Stuck in Neutral: 
Why can't I get out of this?
Based on a true story:  an 18-year old woman has just gotten out of an abusive dating relationship and is recovering, just for another man, a friend of hers, to reject her soon after, saying some things that negatively affect the way she sees herself.  Add to that the fact that this situation is nothing new to her; she has been in the same cycle of negativity and pain since puberty.
     Imagine a year later, this same woman is angry and frustrated.  She believes she has been wronged, and regrets every day that she hadn't told the men that hurt her what she really thought of them and what they had done.  She finds herself becoming paranoid; she fears that the man that had rejected her a year before was now looking to date her friends.  She knows that her feelings make no sense to her and she should be over this man, but she doesn't know what to do.  She's stuck in a snowmound, and her wheels are spinning.
     Most, if not all people, have at least that one issue in life that is a weakness, that one thing that tends to cause problems and drama.

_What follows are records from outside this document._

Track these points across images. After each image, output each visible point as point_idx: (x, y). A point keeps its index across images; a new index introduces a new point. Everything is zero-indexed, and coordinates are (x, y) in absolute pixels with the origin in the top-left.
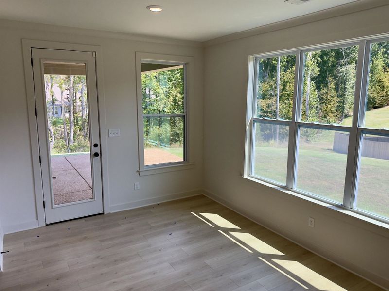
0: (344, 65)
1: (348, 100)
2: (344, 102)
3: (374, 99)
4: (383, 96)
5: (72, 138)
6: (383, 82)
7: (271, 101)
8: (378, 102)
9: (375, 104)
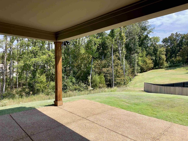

The challenge is to figure out what the issue really is, face it, ask God for guidance, do what He says, learn from it, then leave it in the past.  I know that sounds like a lot of steps, but it's really not.
     Let's go back to the woman spinning her wheels.  God lets her know that her past issues with men are being manifested in the current situation with this man, and she needs to apologize, forgive, and move on with her life.  She apologizes for the wrongs she sees that she has done, and she has forgiven those who had wronged her.  This is a hard process of healing, but she makes it through. 
     A side note:  Forgiveness is a powerful thing.  It is good to forgive others, because of the forgiveness Jesus shows us.  How can we expect anyone to forgive us for our transgressions if we hold a grudge?  Also, it is important to forgive yourself.  Regret is a feeling that can gnaw at you for a long, long time.  It makes you look back on the things you have done wrong, and not only think that you could've done these things differently, but it also makes you wish that certain situations never happened.  We all make mistakes, but the trick is to learn from them, not just to mourn them. 
     The woman believes she is over her past pain from other men, but she still has feelings for this particular man, and she wishes that she had been more assertive and stood up for herself and told him that she didn't agree with what he said about her.
     Right there, she has a choice.  She can either continue to be angry at herself and have this regret on her heart, or forgive herself, learn from this mistake, and have closure. 
     This story can apply to others in whole or in part.  Your issue may be with "love," whether family, friend, or romantic, it could be an issue with finances, it could be an issue with skeletons in your closet or a deep, dark secret that's been haunting you for years.  God doesn't allow us to go through problems to play with us;  He has us go through things so we can gain character, learn lessons that He wants us to understand, and be prepared for the things He wants us to do and go through in the future, good as well as bad. 
     The woman, by the way, finally chose to forgive herself, and that choice was the salt on her snowmound.  She is now riding past it, the situation is now only a memory.  Trust me, it's true, I know her.